= Dewi Lanjar =

Indonesian goddess of the sea

Dewi Lanjar is an Indonesian goddess of the sea, the opposite of Nyai Roro Kidul and the Queen of the Northern Sea, according to Javanese beliefs. She is a popular goddess in the city of Pekalongan, Central Java. Her name, "Lanjar", means a woman who is divorced and has no children.

==Veneration==
The people of Pekalongan in particular still have a strong belief in Dewi Lanjar. For example, if a child goes missing at the beach, people believe that the child was taken by Dewi Lanjar. It is said that her palace is located on the beach of Pekalongan, next to the Slamaran river.

==Origin==
In ancient times in Pekalongan there lived a beautiful princess named Dewi Rara Kuning. She had been a widow at a very young age because her husband died some time after their marriage. That is why Dewi Rara Kuning was then known as Dewi Lanjar. Dewi Lanjar decided to leave her hometown to avoid being constantly consumed with grief.

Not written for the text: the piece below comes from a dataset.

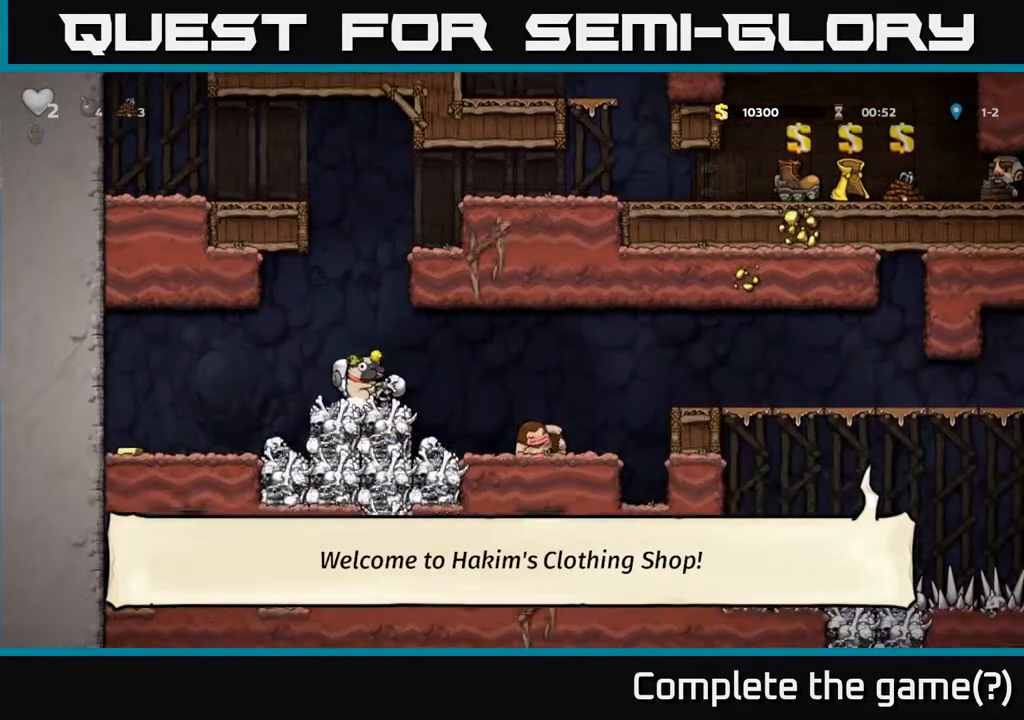
{"buttons": ["A"], "left_stick": "center", "right_stick": "center", "events": [[283, "A", "down"]]}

On arrival at the Opak river, she met the king of Mataram, Panembahan Senopati together with Mahapatih Singaranu in the midst of their ascetic meditation. Dewi Lanjar expressed her heart and said she would never marry again. Panembahan Senopati and Mahapatih Singoranu, both feeling pity towards her, advised her to go to the south beach to meditate and face the queen of the Southern Sea. Then they parted. Dewi Lanjar headed towards the South Beach. She meditated diligently achieving moksa and met with queen of the Southern Sea.

During the meeting, Dewi Lanjar begged the queen to be her follower, which Nyi Roro Kidul agreed. One day, Dewi Lanjar with the jinn troops was commanded to disrupt and prevent Raden Bahu from opening Gambiren forest (now located around the bridge of Pekalongan and Sorogenen village). However, Raden Bahu was unaffected by the temptations of Dewi Lanjar and the jinn. Unable to fulfill the task, Dewi Lanjar decided not to return to the South Beach, but requested permission to Raden Bahu to be able to reside in Pekalongan. It is approved by both Raden Bahu and even the queen of Southern Sea. Dewi Lanjar was allowed to stay and rule the North Beach especially in Pekalongan, Central Java.